:: Page extract

Although Hilton has not followed IHG and severed ties with any online intermediaries, Pozniak says the group is keeping a close eye on developments.

“Hilton is certainly not in the business of watching and following - we signed a deal with under the framework of supplier-friendly terms which was six to eight months in the making.

“But it’s not just about the online travel agents. If all of your wholesaler agents work like a charm, then I’m extremely envious ... I think that the reality is that a lot of those wholesaler contracts are not really enforceable.

“In most cases, [the online intermediaries] don’t really have shared risk or responsibility over inventory - they just give it back to you at the last minute. “The online players have been a catalyst for change, but you need to go back into the whole arena and look at your existing wholesale and travel agreements, and make sure you have a framework for supplier-friendly terms.”

Less than 20% of Hilton International’s business comes through third-party online intermediaries, says Gaston.

“We believe the biggest risk is to the traditional travel agencies, such as American Express and Carlson Wagonlit, that we rely extremely heavily on. They do a huge volume of business with us and add a huge amount of value, so we pay them around 10% commission.

“These new players come in, but they don’t seem to add a lot of value - except to the area of packaging to offer customer choice. But we are seeing shifts to the online intermediaries and are asking ourselves why we should pay the new intermediaries 30-50% when, in fact, they don’t give us the volume of business?

“We’d like to have shared risk over the inventory and, of course, payment terms as well.”

Jumeirah’s Willmott says the group does not face the same dilemmas as the big global players.

::::
:: Record excerpts

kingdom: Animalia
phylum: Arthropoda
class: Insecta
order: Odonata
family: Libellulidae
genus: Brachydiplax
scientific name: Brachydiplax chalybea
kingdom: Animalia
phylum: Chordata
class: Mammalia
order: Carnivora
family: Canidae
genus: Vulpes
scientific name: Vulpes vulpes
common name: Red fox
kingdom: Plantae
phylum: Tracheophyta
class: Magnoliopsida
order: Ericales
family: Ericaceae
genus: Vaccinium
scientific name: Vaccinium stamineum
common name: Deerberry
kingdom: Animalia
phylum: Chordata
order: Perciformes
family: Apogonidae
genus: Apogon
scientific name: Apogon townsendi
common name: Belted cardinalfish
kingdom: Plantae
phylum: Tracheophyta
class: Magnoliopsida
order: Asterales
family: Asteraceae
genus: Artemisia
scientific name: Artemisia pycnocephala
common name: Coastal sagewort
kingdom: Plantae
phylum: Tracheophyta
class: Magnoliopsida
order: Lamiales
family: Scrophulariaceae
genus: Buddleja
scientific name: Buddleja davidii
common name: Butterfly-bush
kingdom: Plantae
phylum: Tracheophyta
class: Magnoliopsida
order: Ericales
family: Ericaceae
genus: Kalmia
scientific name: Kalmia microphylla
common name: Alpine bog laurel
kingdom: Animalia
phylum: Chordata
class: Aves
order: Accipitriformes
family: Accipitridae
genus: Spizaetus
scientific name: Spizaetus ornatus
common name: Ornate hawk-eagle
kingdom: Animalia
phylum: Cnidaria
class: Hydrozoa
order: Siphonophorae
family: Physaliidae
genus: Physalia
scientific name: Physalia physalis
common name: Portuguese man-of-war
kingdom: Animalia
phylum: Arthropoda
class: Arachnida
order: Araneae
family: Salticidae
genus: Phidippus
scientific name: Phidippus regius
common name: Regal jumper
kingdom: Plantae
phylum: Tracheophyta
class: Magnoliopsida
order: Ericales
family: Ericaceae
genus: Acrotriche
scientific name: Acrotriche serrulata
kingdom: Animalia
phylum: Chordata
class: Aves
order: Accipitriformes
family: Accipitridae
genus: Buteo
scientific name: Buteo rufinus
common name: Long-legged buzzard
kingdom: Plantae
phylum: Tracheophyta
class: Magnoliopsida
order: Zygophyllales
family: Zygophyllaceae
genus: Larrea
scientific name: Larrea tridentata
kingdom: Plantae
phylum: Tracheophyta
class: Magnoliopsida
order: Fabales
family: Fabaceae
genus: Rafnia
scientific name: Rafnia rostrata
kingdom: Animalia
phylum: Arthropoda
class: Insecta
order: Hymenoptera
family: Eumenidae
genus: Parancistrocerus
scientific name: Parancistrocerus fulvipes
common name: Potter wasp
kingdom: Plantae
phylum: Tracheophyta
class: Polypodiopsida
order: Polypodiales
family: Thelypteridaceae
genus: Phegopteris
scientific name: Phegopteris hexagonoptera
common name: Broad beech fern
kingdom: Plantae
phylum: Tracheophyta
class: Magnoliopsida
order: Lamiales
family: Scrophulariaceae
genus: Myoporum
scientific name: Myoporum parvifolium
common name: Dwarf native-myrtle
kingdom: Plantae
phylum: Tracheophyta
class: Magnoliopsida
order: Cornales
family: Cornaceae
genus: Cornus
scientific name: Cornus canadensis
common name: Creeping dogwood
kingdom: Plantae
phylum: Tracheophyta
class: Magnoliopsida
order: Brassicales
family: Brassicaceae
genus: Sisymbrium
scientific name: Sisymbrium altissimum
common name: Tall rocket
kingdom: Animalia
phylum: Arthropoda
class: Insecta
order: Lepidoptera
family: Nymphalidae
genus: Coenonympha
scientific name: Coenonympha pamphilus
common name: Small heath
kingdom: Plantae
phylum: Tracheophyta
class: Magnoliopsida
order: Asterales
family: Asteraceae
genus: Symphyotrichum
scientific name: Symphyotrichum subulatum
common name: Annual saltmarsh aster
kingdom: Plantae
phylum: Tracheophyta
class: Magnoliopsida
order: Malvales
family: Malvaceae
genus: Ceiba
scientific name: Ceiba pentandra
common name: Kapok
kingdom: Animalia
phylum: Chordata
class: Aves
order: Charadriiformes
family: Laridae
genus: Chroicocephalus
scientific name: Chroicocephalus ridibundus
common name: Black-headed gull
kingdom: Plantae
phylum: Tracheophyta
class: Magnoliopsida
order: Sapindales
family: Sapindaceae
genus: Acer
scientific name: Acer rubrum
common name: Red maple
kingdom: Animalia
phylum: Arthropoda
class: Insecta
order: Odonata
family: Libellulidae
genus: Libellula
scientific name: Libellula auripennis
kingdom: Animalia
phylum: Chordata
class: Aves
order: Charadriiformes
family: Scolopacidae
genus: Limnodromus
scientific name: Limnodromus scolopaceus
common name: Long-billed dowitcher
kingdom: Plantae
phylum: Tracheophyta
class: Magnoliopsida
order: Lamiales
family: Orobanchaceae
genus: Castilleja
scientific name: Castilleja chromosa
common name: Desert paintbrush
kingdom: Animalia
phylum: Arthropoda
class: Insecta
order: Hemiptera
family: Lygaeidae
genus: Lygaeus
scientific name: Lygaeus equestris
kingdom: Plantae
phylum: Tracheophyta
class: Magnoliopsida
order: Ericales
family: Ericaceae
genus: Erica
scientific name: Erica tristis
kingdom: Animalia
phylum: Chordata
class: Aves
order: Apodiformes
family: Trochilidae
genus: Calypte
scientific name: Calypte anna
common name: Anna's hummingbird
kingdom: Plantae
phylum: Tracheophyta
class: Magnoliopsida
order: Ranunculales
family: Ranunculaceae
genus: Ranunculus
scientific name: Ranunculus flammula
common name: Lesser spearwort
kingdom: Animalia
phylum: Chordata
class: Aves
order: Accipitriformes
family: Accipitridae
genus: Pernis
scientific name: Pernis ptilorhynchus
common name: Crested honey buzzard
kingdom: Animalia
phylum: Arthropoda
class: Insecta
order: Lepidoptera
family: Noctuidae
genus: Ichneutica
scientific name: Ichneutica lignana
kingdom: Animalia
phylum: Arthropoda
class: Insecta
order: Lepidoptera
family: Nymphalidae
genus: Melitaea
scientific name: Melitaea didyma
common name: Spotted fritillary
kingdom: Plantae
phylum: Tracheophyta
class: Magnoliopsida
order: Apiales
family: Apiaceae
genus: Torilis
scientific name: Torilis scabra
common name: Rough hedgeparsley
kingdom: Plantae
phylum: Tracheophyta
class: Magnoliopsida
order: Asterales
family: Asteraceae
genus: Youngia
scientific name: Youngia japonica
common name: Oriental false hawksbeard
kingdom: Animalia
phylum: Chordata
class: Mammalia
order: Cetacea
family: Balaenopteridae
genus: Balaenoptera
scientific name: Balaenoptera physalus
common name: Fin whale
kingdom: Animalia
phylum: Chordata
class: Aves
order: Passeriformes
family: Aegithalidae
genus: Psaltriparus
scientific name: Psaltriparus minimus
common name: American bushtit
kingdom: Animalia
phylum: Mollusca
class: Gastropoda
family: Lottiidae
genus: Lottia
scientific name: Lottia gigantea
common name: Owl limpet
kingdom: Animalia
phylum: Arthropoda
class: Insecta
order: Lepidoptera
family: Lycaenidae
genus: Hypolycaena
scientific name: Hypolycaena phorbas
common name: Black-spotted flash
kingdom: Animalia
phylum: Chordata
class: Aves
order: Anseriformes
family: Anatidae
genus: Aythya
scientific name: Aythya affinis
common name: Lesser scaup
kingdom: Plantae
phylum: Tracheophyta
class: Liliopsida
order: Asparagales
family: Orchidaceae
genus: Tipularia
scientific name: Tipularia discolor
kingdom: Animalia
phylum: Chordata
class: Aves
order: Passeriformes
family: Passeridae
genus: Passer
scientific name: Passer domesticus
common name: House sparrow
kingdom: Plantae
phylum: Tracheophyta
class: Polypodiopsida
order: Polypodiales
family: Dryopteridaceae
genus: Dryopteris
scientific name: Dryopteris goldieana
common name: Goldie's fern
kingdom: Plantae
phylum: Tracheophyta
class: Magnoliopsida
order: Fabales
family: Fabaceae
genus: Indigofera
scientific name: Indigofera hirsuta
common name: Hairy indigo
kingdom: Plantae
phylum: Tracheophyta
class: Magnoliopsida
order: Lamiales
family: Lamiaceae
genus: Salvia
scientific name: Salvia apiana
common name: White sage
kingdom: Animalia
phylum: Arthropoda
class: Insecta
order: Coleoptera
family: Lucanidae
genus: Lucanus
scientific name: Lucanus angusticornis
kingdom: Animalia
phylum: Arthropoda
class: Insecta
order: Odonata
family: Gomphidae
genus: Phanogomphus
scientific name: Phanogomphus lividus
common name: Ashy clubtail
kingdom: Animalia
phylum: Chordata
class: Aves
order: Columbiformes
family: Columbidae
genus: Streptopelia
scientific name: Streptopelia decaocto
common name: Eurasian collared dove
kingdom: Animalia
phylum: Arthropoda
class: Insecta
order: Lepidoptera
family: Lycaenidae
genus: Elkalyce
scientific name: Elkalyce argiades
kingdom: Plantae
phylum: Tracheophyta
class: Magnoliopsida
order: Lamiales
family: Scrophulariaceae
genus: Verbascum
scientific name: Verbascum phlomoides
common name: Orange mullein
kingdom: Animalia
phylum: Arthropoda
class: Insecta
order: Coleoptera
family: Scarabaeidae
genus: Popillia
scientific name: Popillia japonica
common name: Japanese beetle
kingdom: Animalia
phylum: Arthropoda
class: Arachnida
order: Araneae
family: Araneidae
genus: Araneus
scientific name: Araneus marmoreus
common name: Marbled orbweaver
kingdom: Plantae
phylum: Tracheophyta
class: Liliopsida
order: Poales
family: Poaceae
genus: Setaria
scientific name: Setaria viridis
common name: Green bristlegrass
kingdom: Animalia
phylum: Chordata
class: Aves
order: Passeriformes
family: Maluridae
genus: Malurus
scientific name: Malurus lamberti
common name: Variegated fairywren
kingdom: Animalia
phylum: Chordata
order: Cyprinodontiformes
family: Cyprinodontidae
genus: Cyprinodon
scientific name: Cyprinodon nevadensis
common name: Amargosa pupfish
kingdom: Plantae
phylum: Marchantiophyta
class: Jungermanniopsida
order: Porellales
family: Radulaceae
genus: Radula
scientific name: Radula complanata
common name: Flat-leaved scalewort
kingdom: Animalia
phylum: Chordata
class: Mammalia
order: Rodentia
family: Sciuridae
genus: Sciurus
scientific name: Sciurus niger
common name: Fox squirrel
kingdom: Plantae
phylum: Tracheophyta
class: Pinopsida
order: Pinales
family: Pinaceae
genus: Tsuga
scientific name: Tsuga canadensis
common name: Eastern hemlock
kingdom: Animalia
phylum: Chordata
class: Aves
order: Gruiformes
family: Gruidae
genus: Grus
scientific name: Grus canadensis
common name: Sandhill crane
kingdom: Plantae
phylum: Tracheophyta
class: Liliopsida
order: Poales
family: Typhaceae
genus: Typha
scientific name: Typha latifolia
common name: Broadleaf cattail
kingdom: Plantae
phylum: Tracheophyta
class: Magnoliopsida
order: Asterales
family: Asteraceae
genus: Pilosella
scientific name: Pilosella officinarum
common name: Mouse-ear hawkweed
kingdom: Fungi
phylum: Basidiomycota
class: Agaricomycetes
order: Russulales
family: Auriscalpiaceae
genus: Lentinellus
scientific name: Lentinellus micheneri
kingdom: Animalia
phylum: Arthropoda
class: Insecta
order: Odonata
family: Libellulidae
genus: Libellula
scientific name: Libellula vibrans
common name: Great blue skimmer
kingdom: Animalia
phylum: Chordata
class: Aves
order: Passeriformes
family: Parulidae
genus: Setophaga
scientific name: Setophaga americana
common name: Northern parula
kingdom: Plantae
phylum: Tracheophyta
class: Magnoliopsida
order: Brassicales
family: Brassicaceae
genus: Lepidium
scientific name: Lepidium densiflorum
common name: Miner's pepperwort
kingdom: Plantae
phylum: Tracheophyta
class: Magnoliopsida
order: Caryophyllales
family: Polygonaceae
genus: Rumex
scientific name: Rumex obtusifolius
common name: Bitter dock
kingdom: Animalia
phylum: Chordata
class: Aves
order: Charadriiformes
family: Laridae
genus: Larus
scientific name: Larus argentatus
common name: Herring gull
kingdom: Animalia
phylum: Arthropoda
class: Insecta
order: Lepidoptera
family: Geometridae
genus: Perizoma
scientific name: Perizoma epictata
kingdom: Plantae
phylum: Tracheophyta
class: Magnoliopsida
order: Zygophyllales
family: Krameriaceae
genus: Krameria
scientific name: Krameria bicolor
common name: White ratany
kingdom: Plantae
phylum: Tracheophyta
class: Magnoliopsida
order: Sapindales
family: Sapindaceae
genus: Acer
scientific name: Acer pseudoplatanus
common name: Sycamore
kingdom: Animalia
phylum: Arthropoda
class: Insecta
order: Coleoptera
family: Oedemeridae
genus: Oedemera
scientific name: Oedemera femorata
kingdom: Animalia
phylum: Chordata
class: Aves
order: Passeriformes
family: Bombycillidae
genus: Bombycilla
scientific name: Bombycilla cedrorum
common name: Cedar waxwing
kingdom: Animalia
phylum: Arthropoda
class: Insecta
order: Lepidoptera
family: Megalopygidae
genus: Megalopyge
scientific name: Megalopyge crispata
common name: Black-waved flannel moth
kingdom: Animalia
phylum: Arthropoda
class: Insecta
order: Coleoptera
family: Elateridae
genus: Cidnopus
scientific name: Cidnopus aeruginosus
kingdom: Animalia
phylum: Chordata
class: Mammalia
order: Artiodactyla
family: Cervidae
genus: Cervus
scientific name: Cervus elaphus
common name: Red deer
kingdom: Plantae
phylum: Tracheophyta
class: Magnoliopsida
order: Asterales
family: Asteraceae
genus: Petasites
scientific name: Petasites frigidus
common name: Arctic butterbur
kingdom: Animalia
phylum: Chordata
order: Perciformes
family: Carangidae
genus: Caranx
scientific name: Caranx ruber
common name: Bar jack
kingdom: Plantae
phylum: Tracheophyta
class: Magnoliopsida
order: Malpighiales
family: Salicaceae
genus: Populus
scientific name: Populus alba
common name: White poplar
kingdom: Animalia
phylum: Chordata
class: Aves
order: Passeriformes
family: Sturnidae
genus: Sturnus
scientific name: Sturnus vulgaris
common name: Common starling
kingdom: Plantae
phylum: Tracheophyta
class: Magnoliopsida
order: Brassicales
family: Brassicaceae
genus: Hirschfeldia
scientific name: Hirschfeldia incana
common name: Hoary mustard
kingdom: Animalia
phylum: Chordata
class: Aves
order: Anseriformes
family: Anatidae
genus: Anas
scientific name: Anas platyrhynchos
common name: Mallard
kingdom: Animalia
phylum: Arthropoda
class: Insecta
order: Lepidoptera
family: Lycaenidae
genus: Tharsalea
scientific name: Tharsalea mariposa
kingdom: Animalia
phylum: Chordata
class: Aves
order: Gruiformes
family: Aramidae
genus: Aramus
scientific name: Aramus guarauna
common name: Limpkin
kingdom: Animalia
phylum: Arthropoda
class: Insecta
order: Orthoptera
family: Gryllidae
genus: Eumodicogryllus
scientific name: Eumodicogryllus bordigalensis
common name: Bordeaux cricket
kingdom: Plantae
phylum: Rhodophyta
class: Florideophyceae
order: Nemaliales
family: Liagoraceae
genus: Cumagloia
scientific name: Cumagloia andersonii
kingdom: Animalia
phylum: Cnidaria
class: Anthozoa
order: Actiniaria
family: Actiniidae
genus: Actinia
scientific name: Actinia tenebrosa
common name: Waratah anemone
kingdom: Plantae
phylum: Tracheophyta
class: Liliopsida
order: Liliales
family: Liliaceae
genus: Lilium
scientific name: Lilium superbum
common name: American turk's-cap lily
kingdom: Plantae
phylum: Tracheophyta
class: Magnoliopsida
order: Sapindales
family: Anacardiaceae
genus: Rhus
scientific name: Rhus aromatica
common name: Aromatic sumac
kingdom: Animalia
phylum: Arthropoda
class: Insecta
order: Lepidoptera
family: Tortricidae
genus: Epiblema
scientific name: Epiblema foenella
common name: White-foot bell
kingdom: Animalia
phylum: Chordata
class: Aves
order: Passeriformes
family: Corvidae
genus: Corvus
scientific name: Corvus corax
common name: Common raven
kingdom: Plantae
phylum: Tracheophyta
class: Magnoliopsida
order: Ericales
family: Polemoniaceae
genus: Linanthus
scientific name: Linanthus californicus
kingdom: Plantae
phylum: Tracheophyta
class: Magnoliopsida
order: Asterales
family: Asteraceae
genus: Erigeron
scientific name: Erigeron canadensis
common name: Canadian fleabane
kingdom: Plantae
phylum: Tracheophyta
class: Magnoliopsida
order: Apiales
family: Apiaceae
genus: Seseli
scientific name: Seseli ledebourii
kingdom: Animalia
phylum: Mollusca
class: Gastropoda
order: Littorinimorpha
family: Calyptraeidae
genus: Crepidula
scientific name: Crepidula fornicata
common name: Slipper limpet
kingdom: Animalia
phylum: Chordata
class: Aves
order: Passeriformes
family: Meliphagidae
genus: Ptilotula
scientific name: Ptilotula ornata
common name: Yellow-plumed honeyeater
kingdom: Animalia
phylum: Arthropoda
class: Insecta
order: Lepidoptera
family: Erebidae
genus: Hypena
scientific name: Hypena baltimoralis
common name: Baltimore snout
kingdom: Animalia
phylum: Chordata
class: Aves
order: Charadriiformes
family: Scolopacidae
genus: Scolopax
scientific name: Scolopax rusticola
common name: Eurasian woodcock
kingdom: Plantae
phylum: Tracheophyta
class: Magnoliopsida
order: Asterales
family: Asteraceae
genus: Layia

::::

Tasks for this exercise:
1) Rewrite the hotel distribution article from "Less than 20%" through "big global players.", renaming "commission" as "fee".
2) According to the hotel distribution article, what share of Hilton International's business comes through third-party online intermediaries?
3) Carry on the hotel distribution article from the point where it stops.
The rows are separate material with no connection to the hotel distribution article.

Expected responses:
1)
Less than 20% of Hilton International’s business comes through third-party online intermediaries, says Gaston.

“We believe the biggest risk is to the traditional travel agencies, such as American Express and Carlson Wagonlit, that we rely extremely heavily on. They do a huge volume of business with us and add a huge amount of value, so we pay them around 10% fee.

“These new players come in, but they don’t seem to add a lot of value - except to the area of packaging to offer customer choice. But we are seeing shifts to the online intermediaries and are asking ourselves why we should pay the new intermediaries 30-50% when, in fact, they don’t give us the volume of business?

“We’d like to have shared risk over the inventory and, of course, payment terms as well.”

Jumeirah’s Willmott says the group does not face the same dilemmas as the big global players.

2) Less than 20%.

3)
“We spent a lot of time focusing on the new breed of online players, but we’re still on the outside, blinking and looking in. I’m sitting back and watching the pendulum swing from side to side, but I think we are all making this very complicated.

“The fact is, we’ve been working with traditional whole—salers for goodness knows how many years, and it hasn’t changed [with the online intermediaries]. It’s the same model with a mark up, just a different medium of distribution - and that’s through the whole industry.”

She says the hotel industry seems to have lost the plot when it comes to dealing with online suppliers.

“It’s part of the learning curve but, when it comes to agreements, for some reason we lost all commercial logic when it came to signing those agreements three or so years ago, in sheer panic.

“We were in a situation, we needed to sell rooms and we signed a piece of paper at any cost.”

ONE delegate at the IH&RA Congress, from the Caribbean Hotel Association, summed up the feelings of many small, independent hoteliers.

“I want to thank Expedia because, for the first time, the small independent hotels have a real fighting chan-ce. We have the visibility, and we can now actually get bookings online.

“A number of our small properties have actually discontinued using wholesalers and are dealing directly with the online companies, and they have seen their bookings increase 200%-300%.

“In fact, some of the destinations are now using Expedia as a destination online booking system.

“You guys have been good to us - a partner and a friend. I don’t know about the big guys but, certainly from the small players, thank you very, very much.”

IHG’s strategy - a question of brand, owners and customers ...

Jumeirah’s Willmott questioned IHG’s decision to sever ties with Expedia.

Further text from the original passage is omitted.